Page-level text extractions:

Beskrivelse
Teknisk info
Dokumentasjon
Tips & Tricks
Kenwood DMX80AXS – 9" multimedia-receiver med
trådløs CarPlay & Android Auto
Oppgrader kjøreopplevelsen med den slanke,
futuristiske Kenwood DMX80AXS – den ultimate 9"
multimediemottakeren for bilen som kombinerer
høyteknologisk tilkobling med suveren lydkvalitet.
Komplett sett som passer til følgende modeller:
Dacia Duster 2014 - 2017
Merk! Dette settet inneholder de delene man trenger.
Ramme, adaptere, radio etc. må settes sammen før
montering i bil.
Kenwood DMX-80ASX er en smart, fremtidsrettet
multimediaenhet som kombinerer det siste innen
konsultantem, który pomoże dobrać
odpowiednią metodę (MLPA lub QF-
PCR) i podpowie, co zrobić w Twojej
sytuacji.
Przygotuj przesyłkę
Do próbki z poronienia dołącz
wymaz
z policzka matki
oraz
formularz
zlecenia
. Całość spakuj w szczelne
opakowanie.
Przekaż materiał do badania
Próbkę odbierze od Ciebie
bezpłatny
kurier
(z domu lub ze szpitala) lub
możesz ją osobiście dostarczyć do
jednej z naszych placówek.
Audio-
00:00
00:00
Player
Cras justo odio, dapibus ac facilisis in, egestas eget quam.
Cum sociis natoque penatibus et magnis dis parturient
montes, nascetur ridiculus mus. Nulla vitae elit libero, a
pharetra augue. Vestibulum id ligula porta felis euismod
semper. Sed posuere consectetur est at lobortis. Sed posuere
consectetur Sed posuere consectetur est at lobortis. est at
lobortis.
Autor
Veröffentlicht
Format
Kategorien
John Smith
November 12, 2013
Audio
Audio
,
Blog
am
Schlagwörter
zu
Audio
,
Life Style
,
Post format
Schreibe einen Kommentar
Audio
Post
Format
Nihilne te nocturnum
* * *
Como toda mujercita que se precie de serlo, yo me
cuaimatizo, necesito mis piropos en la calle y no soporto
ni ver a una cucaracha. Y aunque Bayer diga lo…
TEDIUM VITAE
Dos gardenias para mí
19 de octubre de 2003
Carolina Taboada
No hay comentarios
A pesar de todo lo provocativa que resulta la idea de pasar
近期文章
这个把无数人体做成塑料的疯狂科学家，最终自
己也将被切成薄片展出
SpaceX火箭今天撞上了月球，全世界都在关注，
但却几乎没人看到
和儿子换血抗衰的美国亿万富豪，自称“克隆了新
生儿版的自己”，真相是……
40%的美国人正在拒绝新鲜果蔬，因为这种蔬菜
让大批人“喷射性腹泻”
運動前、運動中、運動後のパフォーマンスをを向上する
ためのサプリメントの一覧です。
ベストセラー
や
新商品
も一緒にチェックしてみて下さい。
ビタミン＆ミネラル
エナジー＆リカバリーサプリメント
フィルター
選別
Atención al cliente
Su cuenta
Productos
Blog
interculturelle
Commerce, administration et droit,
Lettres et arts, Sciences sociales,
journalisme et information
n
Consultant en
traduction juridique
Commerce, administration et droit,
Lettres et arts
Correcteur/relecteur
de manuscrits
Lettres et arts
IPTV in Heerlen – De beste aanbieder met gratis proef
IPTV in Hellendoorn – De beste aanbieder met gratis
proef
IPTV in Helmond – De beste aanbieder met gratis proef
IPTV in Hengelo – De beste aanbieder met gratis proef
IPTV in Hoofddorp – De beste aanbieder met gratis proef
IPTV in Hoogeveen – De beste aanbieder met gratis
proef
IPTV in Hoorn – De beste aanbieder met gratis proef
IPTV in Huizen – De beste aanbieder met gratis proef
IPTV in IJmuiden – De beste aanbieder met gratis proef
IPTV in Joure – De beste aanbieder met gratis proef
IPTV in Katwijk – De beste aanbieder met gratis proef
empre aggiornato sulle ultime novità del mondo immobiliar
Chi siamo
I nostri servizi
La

▶ [Activity]
Would you please copy exactly the part of the entries above that begins at the line containing "z policzka matki" and ends at the line containing "Nihilne te nocturnum", both lines included?

▶ [Answer for the task]
z policzka matki
oraz
formularz
zlecenia
. Całość spakuj w szczelne
opakowanie.
Przekaż materiał do badania
Próbkę odbierze od Ciebie
bezpłatny
kurier
(z domu lub ze szpitala) lub
możesz ją osobiście dostarczyć do
jednej z naszych placówek.
Audio-
00:00
00:00
Player
Cras justo odio, dapibus ac facilisis in, egestas eget quam.
Cum sociis natoque penatibus et magnis dis parturient
montes, nascetur ridiculus mus. Nulla vitae elit libero, a
pharetra augue. Vestibulum id ligula porta felis euismod
semper. Sed posuere consectetur est at lobortis. Sed posuere
consectetur Sed posuere consectetur est at lobortis. est at
lobortis.
Autor
Veröffentlicht
Format
Kategorien
John Smith
November 12, 2013
Audio
Audio
,
Blog
am
Schlagwörter
zu
Audio
,
Life Style
,
Post format
Schreibe einen Kommentar
Audio
Post
Format
Nihilne te nocturnum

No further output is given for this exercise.